GROUND EFFECT ON TAKEOFF

Ground effect is a condition of improved performance encountered when the airplane is operating very close to the ground. Ground effect can be detected and measured up to an altitude equal to one wingspan above the surface. [Figure 5-6] However, ground effect is most significant when the airplane (especially a low-wing airplane) is maintaining a constant attitude at low airspeed at low altitude (for example, during takeoff when the airplane lifts off and accelerates to climb speed, and during the landing flare before touchdown).

When the wing is under the influence of ground effect, there is a reduction in upwash, downwash, and wingtip vortices. As a result of the reduced wingtip vortices, induced drag is reduced. When the wing is at a height equal to one-fourth the span, the reduction in induced drag is about 25 percent, and when the wing is at a height equal to one-tenth the span, the reduction in induced drag is about 50 percent. At high speeds where parasite drag dominates, induced drag is a small part of the total drag. Consequently, the effects of ground effect are of greater concern during takeoff and landing.

On takeoff, the takeoff roll, lift-off, and the beginning of the initial climb are accomplished in the ground effect area. The ground effect causes local increases in static pressure, which cause the airspeed indicator and altimeter to indicate slightly less than they should, and usually results in the vertical speed indicator indicating a descent. As the airplane lifts off and climbs out of the ground effect area, however, the following will occur.

• The airplane will require an increase in angle of attack to maintain the same lift coefficient.

### [Exercise requirements]
1. Rewrite the paragraph of the ground effect passage that begins "When the wing is under the influence of ground effect" as a short bulleted list, keeping its main facts.
2. Pick up the ground effect passage after its last bullet and continue it.
The data after this passage has no role in what is asked here.

### [Data]
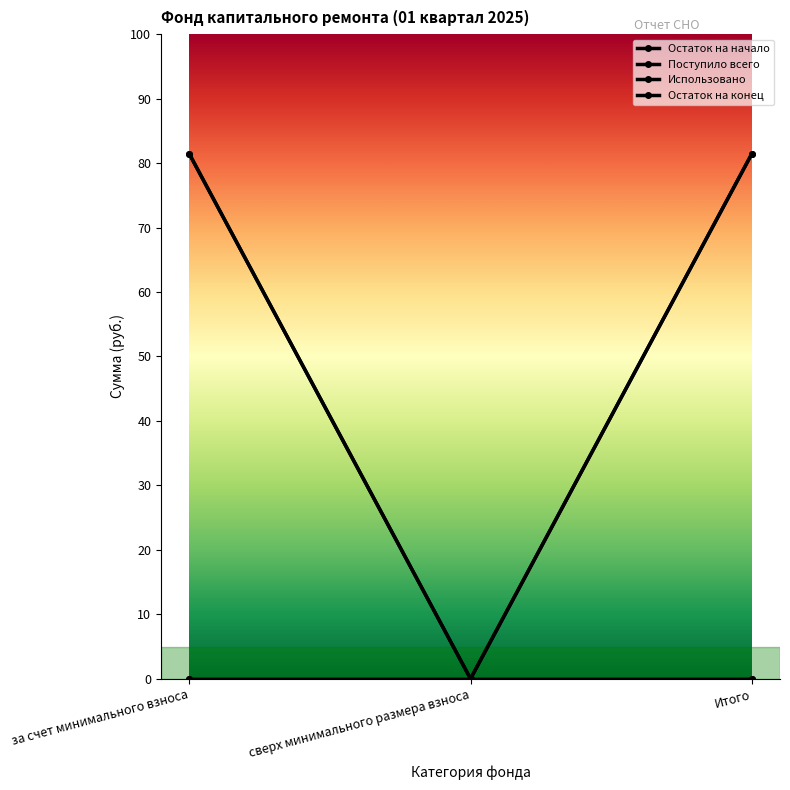

Is the value of Остаток на начало at за счет минимального взноса greater than the value of Остаток на конец at Итого?

No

### [Replies]
1.
- Ground effect reduces upwash, downwash, and wingtip vortices.
- Weaker wingtip vortices mean less induced drag.
- At a height of one-fourth the span, induced drag falls by about 25 percent.
- At a height of one-tenth the span, induced drag falls by about 50 percent.
- At high speeds, parasite drag dominates and induced drag is a small part of total drag.
- So ground effect matters most during takeoff and landing.

2.
• The airplane will experience an increase in induced drag and thrust required.
• The airplane will experience a pitch-up tendency and will require less elevator travel because of an increase in downwash at the horizontal tail.
• The airplane will experience a reduction in static source pressure as it leaves the ground effect area and a corresponding increase in indicated airspeed.

Figure 5-6. Takeoff in ground effect area.

Due to the reduced drag in ground effect, the airplane may seem to be able to take off below the recommended airspeed. However, as the airplane rises out of ground effect with an insufficient airspeed, initial climb performance may prove to be marginal because of the increased drag. Under conditions of high-density altitude, high temperature, and/or maximum gross weight, the airplane may be able to become airborne at an insufficient airspeed, but unable to climb out of ground effect. Consequently, the airplane may not be able to clear obstructions, or may settle back on the runway. The point to remember is that additional power is required to compensate for increases in drag that occur as an airplane leaves ground effect. But during an initial climb, the engine is already developing maximum power. The only alternative is to lower pitch attitude to gain additional airspeed, which will result in inevitable altitude loss. Therefore, under marginal conditions, it is important that the airplane takes off at the recommended speed that will provide adequate initial climb performance.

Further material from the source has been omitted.